PGCon2015 - final

PGCon 2015
The PostgreSQL Conference

Speakers
Alexander Korotkov
Konstantin Knizhnik
Oleg Bartunov
Schedule
Day Talks - Day 3 - Thursday - 2015-06-18
Room DMS 1160
Start time 13:00
Duration 00:45
Info
ID 784
Event type Lecture
Track Hacking
Language used for presentation English

Rethinking JSONB

PostgreSQL 9.4 has introduced JSONB, a structured format for storing JSON, which provides many users with the new opportunity: an effective storing and querying JSON documents inside ACID relational database. While users have notice a great jsonb performance, their feedback also reveals some hidden problems with current jsonb implementation. We want to discuss different approaches to resolve aforementioned problems and present several proof-of-conceps, so we could rethink jsonb for 9.6.

The first problem of jsonb is its size overhead (4-5 times) in comparison with storing decomposed json data in multiple plain tables, whereas binary format of jsonb has very low storage overhead with regard to a plain text (<4%). The overhead comes mainly from redundant storing of keys names, which can be quite long, in each document. One possible solution could be a persistent key dictionary cached in shared memory.
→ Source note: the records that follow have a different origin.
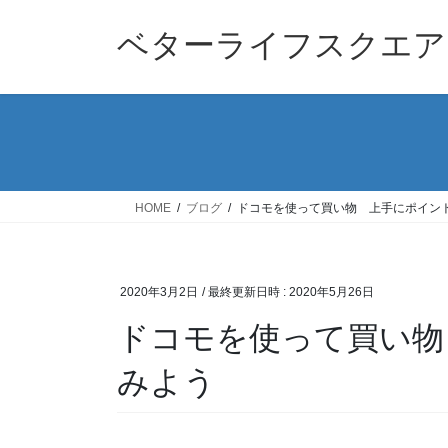
コ
ナ
ン
ビ
ベターライフスクエア
テ
ゲ
ン
ー
ツ
シ
へ
ョ
ス
ン
キ
に
ッ
移
HOME
ブログ
ドコモを使って買い物 上手にポイン
プ
動
2020年3月2日
/ 最終更新日時 :
2020年5月26日
ドコモを使って買い物
みよう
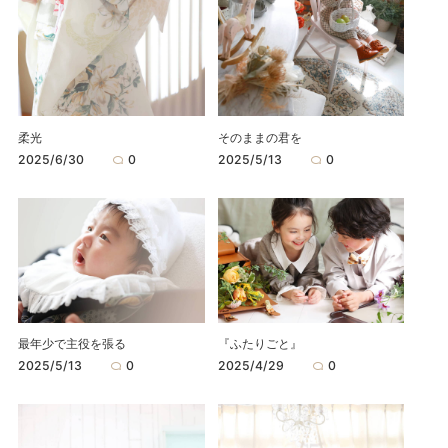
柔光
そのままの君を
2025/6/30
0
2025/5/13
0
最年少で主役を張る
『ふたりごと』
2025/5/13
0
2025/4/29
0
Such solution has several infrastructure problems and it wouldn't work in general case. For example, one can use keys names as values and dictionary may wouldn't fit shared memory because of high cardinality of keys.
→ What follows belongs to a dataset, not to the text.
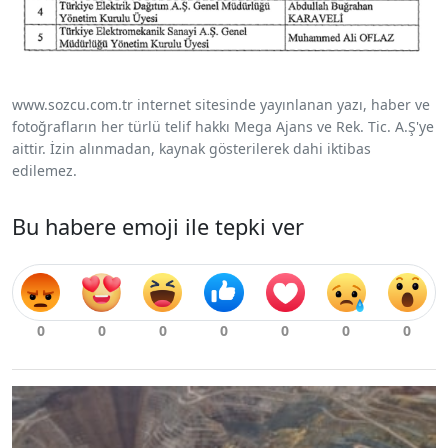
www.sozcu.com.tr internet sitesinde yayınlanan yazı, haber ve
fotoğrafların her türlü telif hakkı Mega Ajans ve Rek. Tic. A.Ş'ye
aittir. İzin alınmadan, kaynak gösterilerek dahi iktibas
edilemez.
Bu habere emoji ile tepki ver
The second problem of jsonb is its querying. According to current SQLfacilities in PostgreSQL user can search for array element inside using subselect and jsonbarrayelements function. However, such queries are quite awkward and lack indexing support. Another way for querying jsonb documents is contains (@>) operator which is compact and has indexing support. Also jsquery is very suitable using in check constraints over jsonb, which could validates document schema. For example, constraint "CHECK(jb @@ 'a is numeric and b is string and c = *'::jsquery)" insures that value of key "a" is integer, value of key "b" is string and key "c" exists.

However, jsquery is not extendable, while we need an elegant and extendable way to query json documents with indexing support. We propose to solve this problem by introducing special SQL constructions (ANYELEMENT, ANYVALUE, ANYKEY, ALL) to query json documents. Extendability comes from the ability to use any SQL-expression inside proposed constructions. Indexing suport for such queries is a challenge for PostgreSQL infrastructure, but we think it's feasible.

Another missing feature of jsonb is lack of suitable way to update it. Users have to implement kluges to do it. It's possible to develop a set of functions to provide flexible way to update jsonb or extend current SQL syntax to implement elegant syntax similar to ones for array update.

Our goal is to discuss different approaches to resolve aforementioned problems and present several proof-of-concepts, so we could rethink jsonb for 9.6.